Praxiserfahrungen von CIOs

Die Lessons Learned bei Bring Your Own

11.06.2012
Von Nicolas Zeitler

Aktiv propagiert er das Modell in der Würth-Zentrale bisher nicht. Es verbreite sich ohne großen Werbeaufwand auf Wegen, die der IT-Chef als "Guerilla-Marketing" bezeichnet: Wer davon weiß, probiert es aus und erzählt Kollegen davon. BYOD-Neueinsteigern beantworte die IT erste Fragen, sagt Häckel, weitergehenden Support gebe es aber nicht. Mit dem Ansatz, "Bring Your Own" auf freiwilliger Basis zuzulassen, sieht Häckel sich am besten gerüstet, unterschiedlichen Anforderungen der Anwender gerecht zu werden. "Für junge Mitarbeiter oder den Vorstand ist das vielleicht ein Muss, immer mit dem Neuesten zu arbeiten, aber gerade für die Älteren muss ich auch das klassische Modell mit Standard-PC anbieten", sagt Häckel. Zumindest für die nächste Zeit wolle er ganz bewusst beides zulassen.

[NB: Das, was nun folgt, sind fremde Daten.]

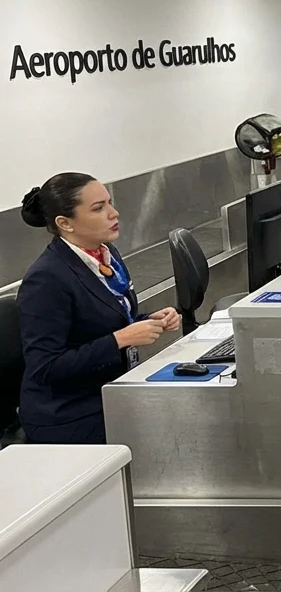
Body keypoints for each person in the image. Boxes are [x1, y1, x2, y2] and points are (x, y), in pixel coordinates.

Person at [16, 173, 181, 444]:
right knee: (167, 434)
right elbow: (45, 366)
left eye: (110, 203)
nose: (113, 213)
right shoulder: (46, 279)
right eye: (98, 208)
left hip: (110, 390)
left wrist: (147, 320)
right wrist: (122, 339)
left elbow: (104, 321)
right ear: (65, 223)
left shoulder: (106, 254)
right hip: (69, 413)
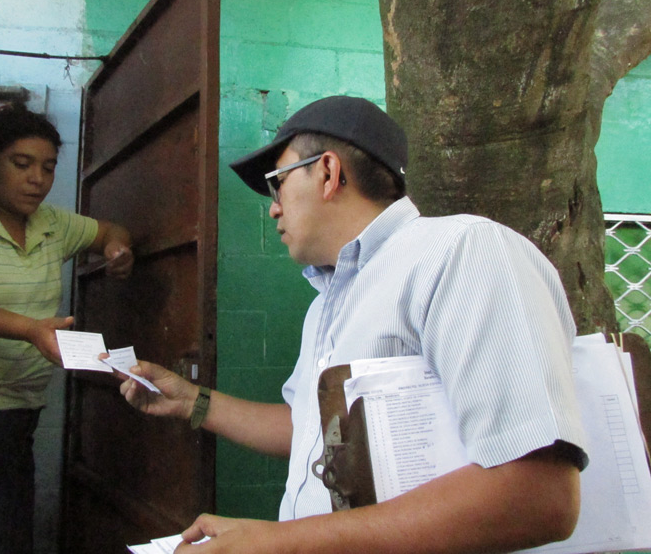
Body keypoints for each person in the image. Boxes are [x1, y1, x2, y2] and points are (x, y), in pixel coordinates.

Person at [117, 95, 587, 553]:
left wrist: (280, 543)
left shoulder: (460, 253)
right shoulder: (327, 302)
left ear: (327, 172)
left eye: (276, 185)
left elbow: (538, 495)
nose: (273, 208)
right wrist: (192, 402)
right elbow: (314, 429)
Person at [0, 104, 134, 554]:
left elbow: (114, 229)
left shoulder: (51, 223)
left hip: (21, 409)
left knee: (11, 533)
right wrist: (30, 330)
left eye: (48, 168)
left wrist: (116, 249)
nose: (38, 179)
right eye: (21, 164)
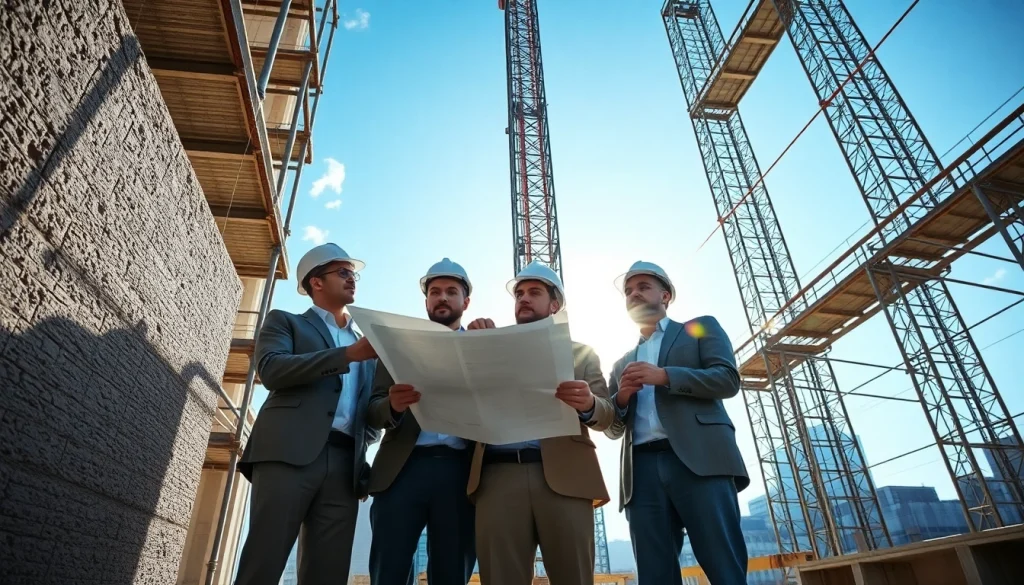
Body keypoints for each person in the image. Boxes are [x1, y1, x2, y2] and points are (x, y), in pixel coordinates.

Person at [234, 243, 381, 585]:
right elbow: (271, 370)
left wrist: (365, 449)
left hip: (345, 466)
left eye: (353, 273)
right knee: (264, 561)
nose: (352, 279)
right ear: (316, 281)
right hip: (286, 456)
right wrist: (346, 355)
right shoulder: (285, 322)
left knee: (328, 573)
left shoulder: (367, 345)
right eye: (343, 273)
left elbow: (367, 411)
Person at [465, 260, 614, 585]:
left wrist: (588, 403)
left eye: (534, 292)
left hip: (567, 479)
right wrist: (472, 346)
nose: (524, 299)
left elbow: (608, 415)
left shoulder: (582, 354)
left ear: (555, 304)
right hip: (498, 477)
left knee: (574, 577)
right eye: (519, 294)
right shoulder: (489, 345)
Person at [604, 260, 749, 585]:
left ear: (666, 296)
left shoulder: (699, 328)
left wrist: (666, 376)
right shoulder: (620, 363)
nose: (634, 294)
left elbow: (727, 379)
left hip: (702, 463)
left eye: (643, 287)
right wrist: (623, 398)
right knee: (655, 576)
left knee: (724, 566)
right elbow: (613, 428)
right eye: (628, 291)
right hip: (641, 474)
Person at [366, 258, 477, 585]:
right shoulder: (397, 346)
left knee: (452, 573)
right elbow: (372, 409)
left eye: (451, 292)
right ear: (426, 300)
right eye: (435, 292)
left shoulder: (484, 346)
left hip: (462, 473)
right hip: (402, 471)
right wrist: (393, 405)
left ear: (465, 302)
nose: (442, 297)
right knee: (389, 573)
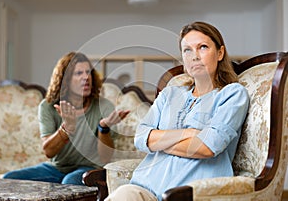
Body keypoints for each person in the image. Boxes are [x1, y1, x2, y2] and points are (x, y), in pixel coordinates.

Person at [105, 21, 250, 201]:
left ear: (220, 53)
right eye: (187, 50)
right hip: (144, 190)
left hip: (190, 195)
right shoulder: (170, 93)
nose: (194, 56)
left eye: (202, 47)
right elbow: (141, 137)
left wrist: (159, 141)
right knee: (122, 195)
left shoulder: (232, 94)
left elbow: (208, 147)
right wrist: (189, 133)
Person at [3, 51, 130, 185]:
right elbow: (49, 152)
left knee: (69, 181)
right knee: (9, 179)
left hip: (90, 169)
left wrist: (103, 128)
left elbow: (105, 158)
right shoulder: (48, 106)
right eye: (78, 73)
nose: (86, 77)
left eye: (88, 72)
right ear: (65, 79)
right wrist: (66, 129)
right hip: (57, 168)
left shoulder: (103, 106)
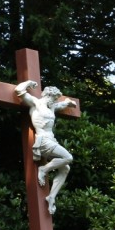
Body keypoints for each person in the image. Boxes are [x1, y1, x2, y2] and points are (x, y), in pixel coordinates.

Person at [15, 80, 78, 215]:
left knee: (65, 168)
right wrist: (29, 82)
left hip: (52, 140)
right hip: (43, 141)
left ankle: (51, 197)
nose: (54, 101)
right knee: (68, 157)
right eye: (54, 98)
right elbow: (19, 90)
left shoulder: (52, 107)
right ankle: (43, 169)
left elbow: (62, 104)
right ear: (48, 95)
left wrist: (69, 102)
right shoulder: (36, 103)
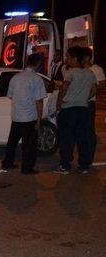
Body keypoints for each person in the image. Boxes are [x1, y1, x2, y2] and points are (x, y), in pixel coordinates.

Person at [1, 53, 47, 174]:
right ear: (37, 64)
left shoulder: (15, 78)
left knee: (12, 142)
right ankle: (27, 168)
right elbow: (39, 101)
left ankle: (7, 163)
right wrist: (39, 119)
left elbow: (11, 96)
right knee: (29, 145)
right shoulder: (36, 79)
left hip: (16, 116)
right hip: (29, 117)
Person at [54, 46, 97, 174]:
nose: (66, 59)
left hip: (69, 110)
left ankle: (65, 166)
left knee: (67, 138)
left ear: (74, 58)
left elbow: (64, 87)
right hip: (83, 109)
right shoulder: (90, 73)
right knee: (83, 138)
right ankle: (84, 166)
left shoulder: (70, 72)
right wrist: (83, 98)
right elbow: (94, 90)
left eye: (68, 56)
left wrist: (59, 103)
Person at [83, 47, 105, 165]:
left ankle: (88, 158)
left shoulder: (96, 69)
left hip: (89, 103)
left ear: (87, 57)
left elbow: (102, 85)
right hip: (79, 103)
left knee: (89, 131)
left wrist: (92, 88)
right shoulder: (79, 70)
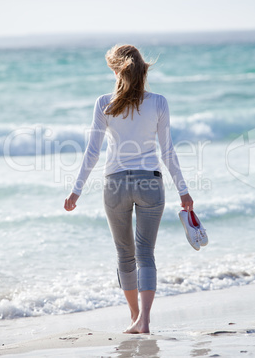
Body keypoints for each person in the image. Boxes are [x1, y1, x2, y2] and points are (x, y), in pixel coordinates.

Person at [64, 44, 193, 334]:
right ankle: (144, 320)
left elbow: (92, 153)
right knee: (146, 253)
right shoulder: (159, 102)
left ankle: (134, 316)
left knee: (125, 254)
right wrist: (183, 191)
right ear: (143, 68)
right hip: (150, 182)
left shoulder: (103, 103)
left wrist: (76, 191)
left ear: (114, 69)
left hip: (115, 184)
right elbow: (168, 150)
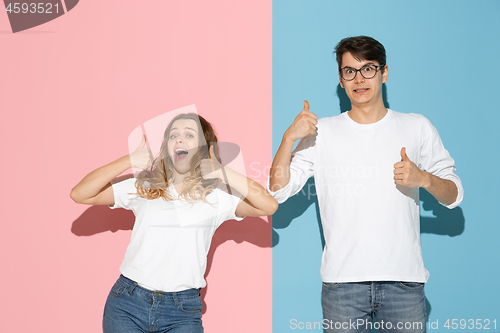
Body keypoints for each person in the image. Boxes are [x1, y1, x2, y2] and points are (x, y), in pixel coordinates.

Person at [268, 36, 463, 333]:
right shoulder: (323, 133)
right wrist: (287, 139)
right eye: (350, 71)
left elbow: (454, 194)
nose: (359, 78)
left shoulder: (416, 126)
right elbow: (278, 190)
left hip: (404, 282)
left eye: (368, 69)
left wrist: (423, 178)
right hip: (342, 284)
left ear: (384, 73)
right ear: (341, 79)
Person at [71, 113, 278, 332]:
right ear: (167, 147)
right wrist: (127, 161)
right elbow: (80, 194)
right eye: (173, 135)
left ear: (204, 148)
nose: (179, 140)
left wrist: (221, 170)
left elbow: (268, 205)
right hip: (127, 304)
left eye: (189, 135)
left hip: (182, 311)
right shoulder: (144, 186)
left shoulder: (216, 196)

Motivation nur ein Randaspekt

Dass es zumindest für die Bindung junger Mitarbeiter ein Muss ist, sie mit modischen Consumer-Geräten arbeiten zu lassen - auch das lässt nicht jeder CIO gelten. Ricardo Diaz vom Energieversorger EnBW etwa stellt sich bewusst gegen die aus Umfragen abgeleitete These, Unternehmen könnten schon wegen des Fachkräftemangels gar nicht mehr anders, als den von ihnen umworbenen jungen IT-Talenten Arbeitsgeräte eigener Wahl zu stellen. "Ich glaube, dass - abgesehen vielleicht von manchen Hochschulabgängern mit hoher IT-Affinität - die Wirkung von Bring Your Own auf die Motivation ein wenig überschätzt wird", sagt der IT-Chef.

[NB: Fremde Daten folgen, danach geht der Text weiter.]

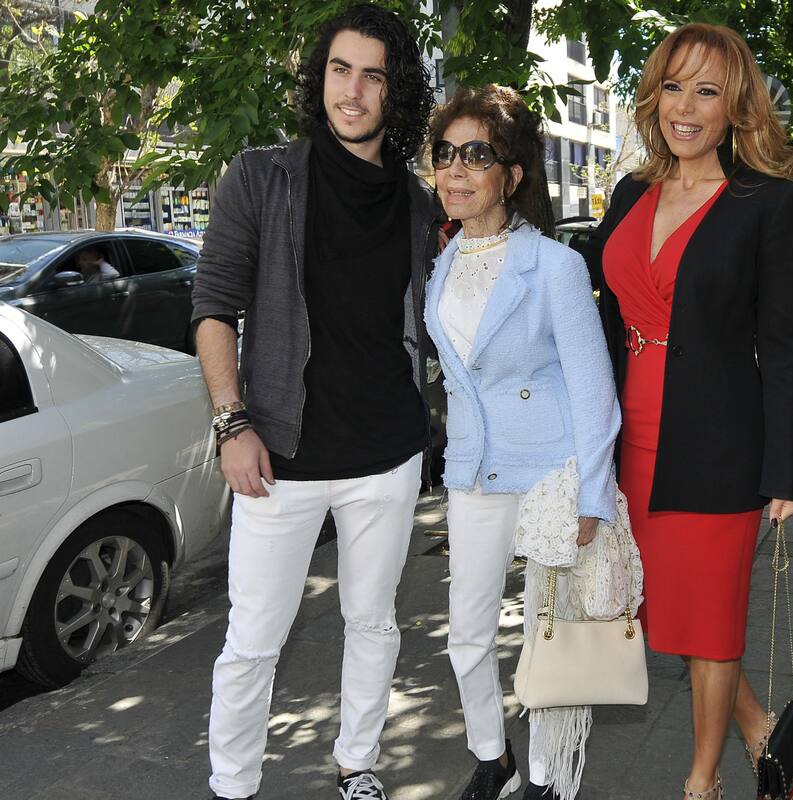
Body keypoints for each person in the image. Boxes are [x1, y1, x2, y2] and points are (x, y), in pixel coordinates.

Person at [188, 5, 439, 799]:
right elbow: (213, 306)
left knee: (373, 622)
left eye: (373, 74)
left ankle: (358, 763)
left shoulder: (419, 203)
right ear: (318, 77)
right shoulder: (262, 178)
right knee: (254, 638)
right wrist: (232, 423)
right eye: (340, 69)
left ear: (394, 92)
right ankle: (232, 784)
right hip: (280, 455)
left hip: (387, 457)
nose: (353, 91)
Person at [583, 22, 793, 800]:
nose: (686, 106)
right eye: (674, 85)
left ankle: (701, 782)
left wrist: (785, 467)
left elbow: (782, 346)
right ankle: (757, 728)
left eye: (707, 90)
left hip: (718, 444)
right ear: (654, 96)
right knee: (663, 609)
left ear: (734, 105)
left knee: (709, 623)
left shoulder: (768, 203)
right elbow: (601, 315)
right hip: (629, 438)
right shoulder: (629, 192)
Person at [424, 85, 620, 800]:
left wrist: (594, 493)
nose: (456, 170)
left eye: (477, 155)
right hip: (476, 470)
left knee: (553, 636)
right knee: (466, 633)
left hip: (550, 472)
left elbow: (595, 390)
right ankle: (491, 757)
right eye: (445, 154)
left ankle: (544, 779)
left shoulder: (556, 267)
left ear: (512, 175)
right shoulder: (443, 263)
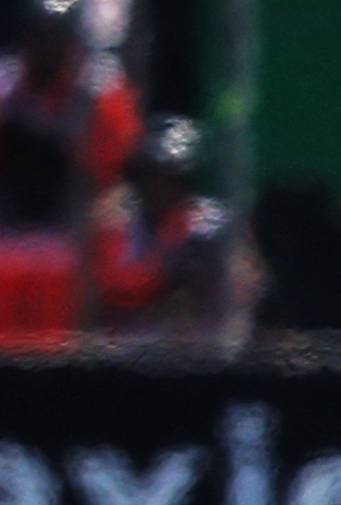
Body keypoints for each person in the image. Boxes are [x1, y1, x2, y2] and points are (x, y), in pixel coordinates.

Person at [0, 0, 135, 350]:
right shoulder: (3, 78)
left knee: (57, 354)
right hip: (10, 234)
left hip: (73, 239)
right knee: (5, 353)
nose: (48, 46)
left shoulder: (100, 84)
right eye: (39, 34)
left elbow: (114, 162)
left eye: (57, 36)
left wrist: (70, 140)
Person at [84, 116, 238, 347]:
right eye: (150, 175)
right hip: (127, 351)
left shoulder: (210, 226)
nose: (157, 187)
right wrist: (163, 271)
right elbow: (112, 291)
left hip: (199, 352)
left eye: (170, 178)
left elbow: (244, 292)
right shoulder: (115, 222)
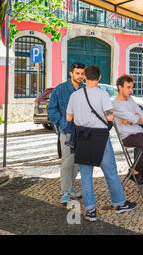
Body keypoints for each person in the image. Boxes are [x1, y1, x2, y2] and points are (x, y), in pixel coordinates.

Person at [66, 65, 136, 222]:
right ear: (99, 78)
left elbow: (69, 117)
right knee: (110, 172)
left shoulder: (75, 95)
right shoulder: (102, 94)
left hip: (82, 138)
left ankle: (90, 211)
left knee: (85, 175)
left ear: (85, 77)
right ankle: (119, 204)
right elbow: (110, 117)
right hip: (100, 138)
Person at [47, 62, 85, 206]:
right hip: (67, 131)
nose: (80, 76)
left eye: (82, 73)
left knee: (77, 162)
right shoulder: (60, 89)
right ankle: (65, 191)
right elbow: (51, 109)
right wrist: (62, 123)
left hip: (82, 131)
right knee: (67, 162)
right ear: (71, 73)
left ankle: (70, 189)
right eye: (77, 73)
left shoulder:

Worüber neben dem Faktor Motivation noch viel spekuliert wird, ist die Frage, ob BYOD Support-Aufwand oder IT-Kosten senkt. Jürgen Häckel hat das bisher nicht gemessen, sagt aber: "Mein Eindruck ist, dass die Leute weniger Anfragen haben." Für Ricardo Diaz hingegen steht nach Abschluss des BYOD-Pilotprojekts bei EnBW die Erkenntnis: So viel Geld sparen lässt sich damit gar nicht. Kosten zu senken war bei dem Energieversorger mit Hauptsitz in Karlsruhe das wichtigste Motiv, vor gut einem Jahr die Idee von "Bring Your Own" aufzugreifen. Zwar sparte der IT-Chef Hardwarekosten. "Ein wesentlicher Kostenpunkt ist aber, die ganze Software, angefangen von Office-Paketen, für den Einsatz auf den Notebooks zu lizenzieren", sagt Ricardo Diaz. Fast grotesk mutet es an, dass die Lizenzkosten für EnBW anfallen, obwohl einige externe Mitarbeiter beispielsweise Office ohnehin schon selbst auf ihrem Rechner installiert und lizenziert haben. "Die Lizenzmodelle der großen Hersteller bieten für diesen Sonderfall leider keine Lösung", sagt Projektleiter Michael Amblank. Derzeit denken er und Diaz darüber nach, wie sich künftig auch hier sparen lässt.

Angefangen haben sie dennoch mit BYOD, auch wenn die Frage ungeklärt war. "Think big, start small" lautet eine weitere Lehre von Ricardo Diaz. Nach diesem Prinzip würde er wieder vorgehen, müsste er ein ähnliches Vorhaben noch einmal starten. Denn: Alle Eventualitäten ließen sich vorab ohnehin nicht klären, manche Planung würde ein BYOD-Projekt nur unnötig verzögern. Ähnlich sieht das Jesper Doub. Seit die Hauptstandorte von M. DuMont Schauberg drahtlose Internetzugänge haben, können die Mitarbeiter mit ihren neuen tragbaren Rechnern im Netz surfen sowie die geschäftlichen Mail- und Kalenderfunktionen nutzen - "sofern bestehende Betriebsvereinbarungen das zulassen", betont Jesper Doub.

Die Einschränkung ist unterschiedlichen Regelungen innerhalb der Mediengruppe geschuldet. Bis alle verschiedenen Aspekte der jeweiligen Standorte perfekt harmonisiert sind, wollte er aber nicht warten, es sollte losgehen. "Man kann bei einem solchen Ansatz nicht jedes Szenario mit seinen Details in einem Schritt bis zur letzten harmonisierten Ausbaustufe vorher durchdenken und planen; erfolgreich ist ein stufenweises Vorgehen", sagt er.